- REQUIRED ACTION 1:
Copy the passage from the cotton conference award announcement word for word, starting with "Ortiz, a native" and going on through "Dana Sullivan (USDA).".
- REQUIRED ACTION 2:
In the cotton conference award announcement, what was the title of Brenda Ortiz's paper?

- PAGE EXCERPT:
=====

Brenda Ortiz was awarded 3rd place and a cash prize of $100.00 in the Engineering Student Paper Competition at the 2008 Beltwide Cotton Conferences held January 8-11, 2008 at the Gaylord Opryland Resort and Convention Center in Nashville, Tennessee. Her paper was titled "Cotton Yield Response to Variable Rate Nematicides According to Risk Zones."
Ortiz, a native of Colombia, is a PhD graduate student working with Dr. George Vellidis, professor in the department of Biological & Agricultural Engineering. Ortiz also collaborates with Calvin Perry (UGA) and Dana Sullivan (USDA).
The Beltwide Cotton Conferences, coordinated by the National Cotton Council (NCC) and its cooperating partners, is recognized as the global champion for cotton technology transfer. Three days of individual reports, panel discussions, hands-on workshops and seminars are designed to enlighten industry members about the latest research developments and their practical applications in cotton production and processing.

=====

- DATA:
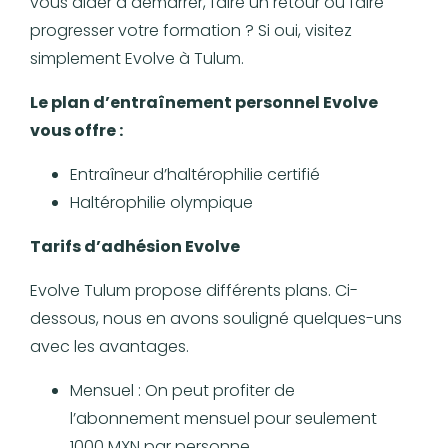
vous aider à démarrer, faire un retour ou faire
progresser votre formation ? Si oui, visitez
simplement Evolve à Tulum.
Le plan d’entraînement personnel Evolve
vous offre :
Entraîneur d’haltérophilie certifié
Haltérophilie olympique
Tarifs d’adhésion Evolve
Evolve Tulum propose différents plans. Ci-
dessous, nous en avons souligné quelques-uns
avec les avantages.
Mensuel : On peut profiter de
l’abonnement mensuel pour seulement
1000 MXN par personne.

=====

- ANSWER SPACE 1:
Ortiz, a native of Colombia, is a PhD graduate student working with Dr. George Vellidis, professor in the department of Biological & Agricultural Engineering. Ortiz also collaborates with Calvin Perry (UGA) and Dana Sullivan (USDA).

- ANSWER SPACE 2:
"Cotton Yield Response to Variable Rate Nematicides According to Risk Zones."